Недостатки, едва обозначившиеся в юности, усилились в нем стократ. Гордость, высокомерие, пренебрежительное отношение к мнению других людей — все это теперь бросалось в глаза гораздо больше, чем прежде. Его познания в области военного искусства были очень обширными, в это я могла поверить, но я сомневалась, что он когда-либо сможет сотрудничать с другими роялистами: горячий нрав, скорее всего, доведет его до ссоры со всяким, кто придерживается своих собственных взглядов, и, в конце концов, он может оскорбить даже короля.
Бесчеловечное отношение к пленным, которых он отправил в замок Лидфорд и там приказал повесить без суда и следствия, вновь напомнило мне о жестокости, которую я всегда замечала в его характере, а презрение к маленькому сыну, совершенно растерявшемуся от неожиданных перемен в своей жизни, показывало неприглядную, почти преступную черствость Ричарда. Я понимала, что это страдания и горечь ожесточили его, и вины с себя за это не снимала.
Но теперь, когда суровость стала частью его натуры, ничего нельзя было изменить. Сорокачетырехлетний Ричард Гренвиль был таким, каким судьба, обстоятельства и собственная воля сделали его.
Я судила его трезво и безжалостно в те первые дни после нашей встречи и в какой-то момент даже собиралась вновь, как когда-то, написать и попросить больше не приезжать, но потом вспомнила, как он стоял на коленях рядом с моей кроватью, как я показывала ему свои искалеченные ноги, а он, нежнее отца и сострадательней брата, поцеловал меня и пожелал доброй ночи.
Как же так получилось, что он был милым и ласковым со мной, а с другими — даже с собственным сыном — надменным, черствым и полным оскорбительного презрения?
Я лежала в постели в своей комнате и размышляла над тем, какой путь мне избрать. Можно было больше никогда с ним не встречаться. Пусть живет без меня, как жил раньше. А можно, невзирая на все уготованные мне огорчения и страдания, постараться забыть о своем слабом, немощном теле, для которого присутствие рядом Ричарда всегда будет непереносимой пыткой, и отдать ему полностью, без остатка, всю ту мудрость — пусть не Бог весть какую, — которой научила меня жизнь; всю любовь, все мое сочувствие, чтобы они помогли ему обрести хоть какой-то мир в душе.
Этот второй путь казался мне предпочтительнее первого, потому что если я прогоню его теперь, как сделала когда-то, то только из трусости и малодушного страха, что мне придется страдать сильнее, если это только возможно, чем шестнадцать лет назад.

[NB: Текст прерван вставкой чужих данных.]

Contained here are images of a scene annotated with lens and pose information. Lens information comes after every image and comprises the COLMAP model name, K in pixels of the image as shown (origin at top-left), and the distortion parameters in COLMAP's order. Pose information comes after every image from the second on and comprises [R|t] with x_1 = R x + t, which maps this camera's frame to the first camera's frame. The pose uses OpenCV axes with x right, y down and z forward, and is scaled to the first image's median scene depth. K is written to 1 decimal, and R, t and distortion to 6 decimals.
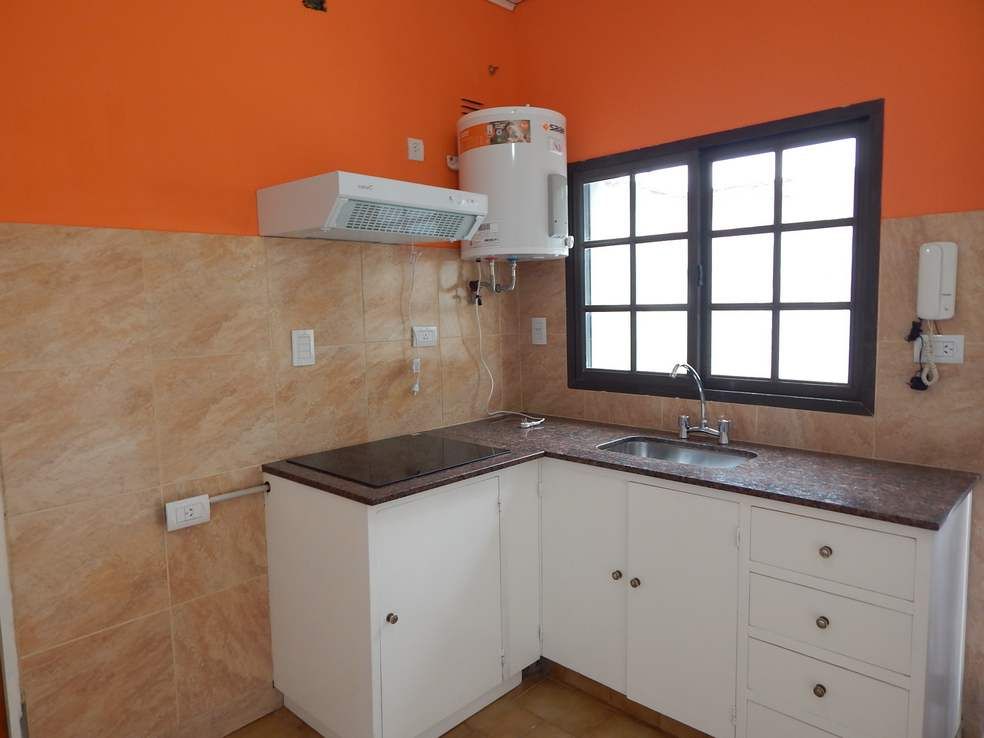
lens RADIAL K [[656.1, 0, 499.7], [0, 656.1, 366.7], [0, 0, 1]] dist [0.009346, -0.001789]
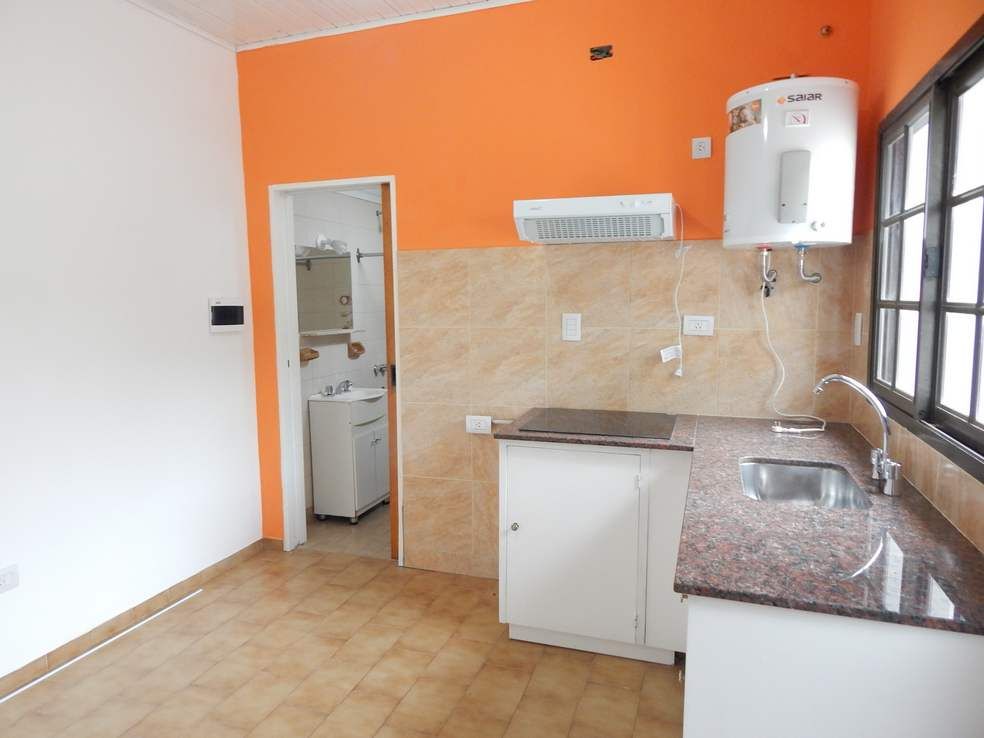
lens RADIAL K [[669.1, 0, 492.3], [0, 669.1, 364.9], [0, 0, 1]] dist [0.007783, 0.002617]
pose [[0.415348, 0.113039, -0.902612, 0.825995], [-0.088093, 0.992584, 0.083770, -0.050417], [0.905387, 0.044720, 0.422226, 0.285387]]
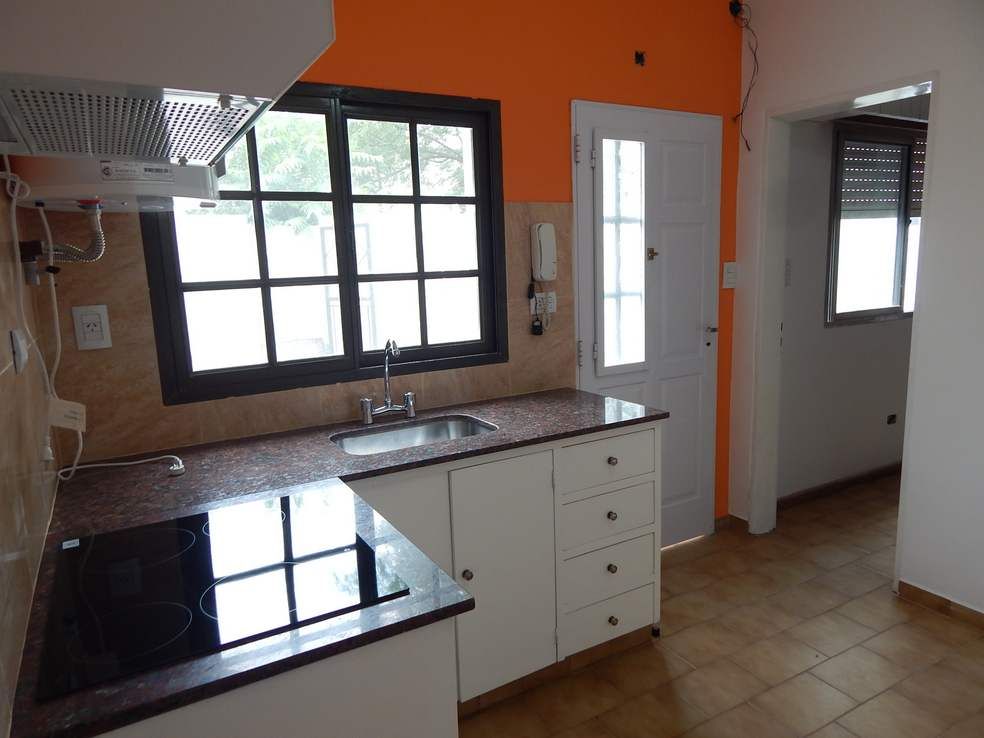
lens RADIAL K [[669.1, 0, 492.3], [0, 669.1, 364.9], [0, 0, 1]] dist [0.007783, 0.002617]
pose [[0.280527, -0.147752, 0.948406, -0.574938], [0.118406, 0.985861, 0.118564, -0.064769], [-0.952515, 0.079037, 0.294056, 0.591426]]
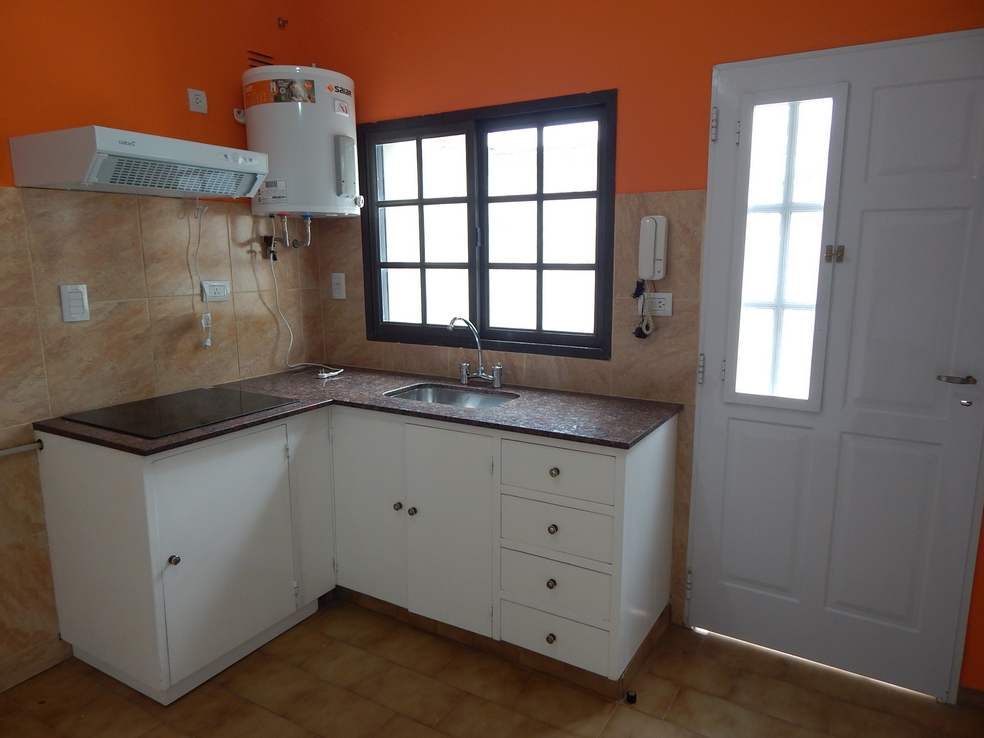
lens RADIAL K [[652.8, 0, 500.6], [0, 652.8, 366.1], [0, 0, 1]] dist [0.009174, -0.008809]
pose [[0.973477, -0.022849, 0.227641, 0.092041], [0.005955, 0.997194, 0.074626, -0.004013], [-0.228707, -0.071291, 0.970881, -0.098765]]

Странно, как все разумные, убедительные доводы, приходящие нам в голову в спокойном уединении собственных покоев, когда предмет размышлений находится за тридевять земель, обращаются в ничто, стоит ему появиться перед глазами. Вот так случилось и с Ричардом: когда он, возвращаясь из Гремпаунда в Плимут, заехал в Менабилли, и, дойдя по мощеной дорожке до того места, где я, сидя в своем кресле, смотрела задумчиво на Гриббин, наклонился и поцеловал мне руку — с прежним пылом, любовью и трепетом — и тут же принялся расписывать чудовищное невежество корнуэльцев, с которыми ему пришлось столкнуться (разумеется, это не относилось к тем, кто служил у него под началом) — я тотчас же поняла, что мы с ним неразрывно связаны на все времена и прогнать его я не могу. Его ошибки были моими ошибками, его высокомерие — моим тяжким бременем, и он стал тем Ричардом Гренвилем, каким сделала его наша злосчастная судьба.